## WHAT IS NEEDED
Find "X118745000Y-93345000D02*" in the data below; transcribe the line it appears on and each line after it, exactly, to the end, and nothing else.

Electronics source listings
════════════════

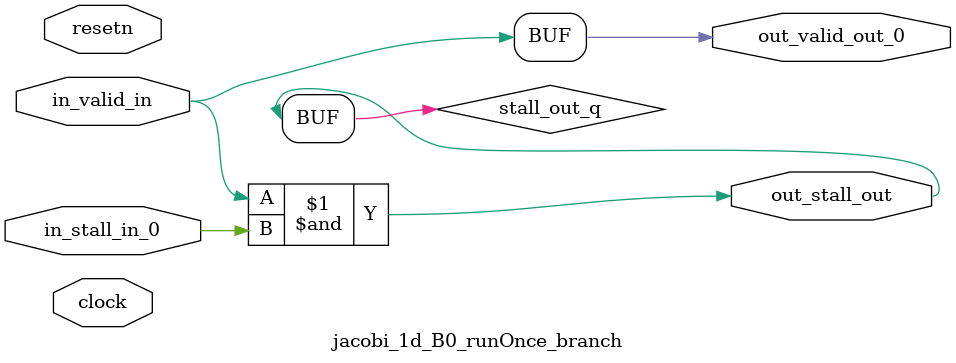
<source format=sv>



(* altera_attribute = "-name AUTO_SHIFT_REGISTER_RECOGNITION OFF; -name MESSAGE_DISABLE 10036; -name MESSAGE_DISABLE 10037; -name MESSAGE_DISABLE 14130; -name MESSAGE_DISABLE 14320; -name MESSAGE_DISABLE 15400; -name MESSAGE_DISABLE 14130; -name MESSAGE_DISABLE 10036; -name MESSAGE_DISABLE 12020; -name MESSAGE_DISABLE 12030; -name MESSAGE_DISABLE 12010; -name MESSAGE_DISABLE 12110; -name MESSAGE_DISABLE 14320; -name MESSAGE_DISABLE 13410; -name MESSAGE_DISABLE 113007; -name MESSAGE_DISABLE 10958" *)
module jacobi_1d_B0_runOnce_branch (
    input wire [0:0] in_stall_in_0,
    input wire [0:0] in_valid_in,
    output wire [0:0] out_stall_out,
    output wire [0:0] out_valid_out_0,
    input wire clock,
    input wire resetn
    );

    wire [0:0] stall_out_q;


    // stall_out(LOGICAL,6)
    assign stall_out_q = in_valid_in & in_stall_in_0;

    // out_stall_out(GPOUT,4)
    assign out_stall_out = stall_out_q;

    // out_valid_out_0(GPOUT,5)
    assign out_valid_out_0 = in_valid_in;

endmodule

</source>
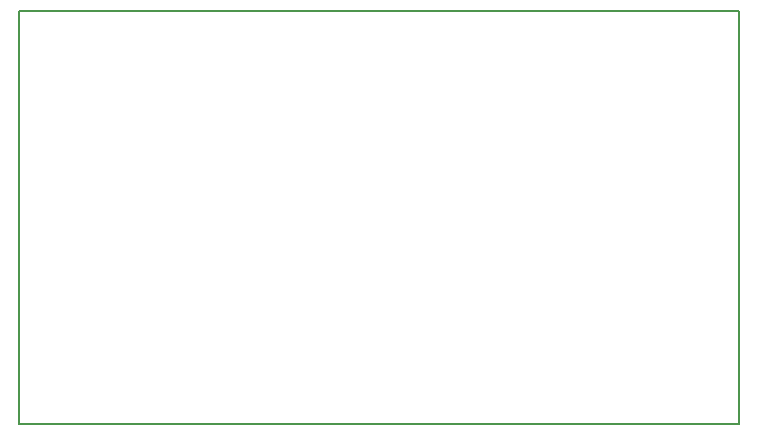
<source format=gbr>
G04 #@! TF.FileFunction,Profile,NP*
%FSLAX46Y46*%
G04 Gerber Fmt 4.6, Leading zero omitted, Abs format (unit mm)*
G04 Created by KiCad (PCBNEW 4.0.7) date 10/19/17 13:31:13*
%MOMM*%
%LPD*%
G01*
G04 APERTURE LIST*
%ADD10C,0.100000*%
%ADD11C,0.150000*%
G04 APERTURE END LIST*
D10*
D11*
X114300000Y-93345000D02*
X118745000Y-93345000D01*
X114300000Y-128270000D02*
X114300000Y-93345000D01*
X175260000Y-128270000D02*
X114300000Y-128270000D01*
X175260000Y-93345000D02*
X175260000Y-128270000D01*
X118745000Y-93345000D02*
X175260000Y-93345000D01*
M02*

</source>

════════════════

## YOUR RESPONSE
X118745000Y-93345000D02*
X175260000Y-93345000D01*
M02*

</source>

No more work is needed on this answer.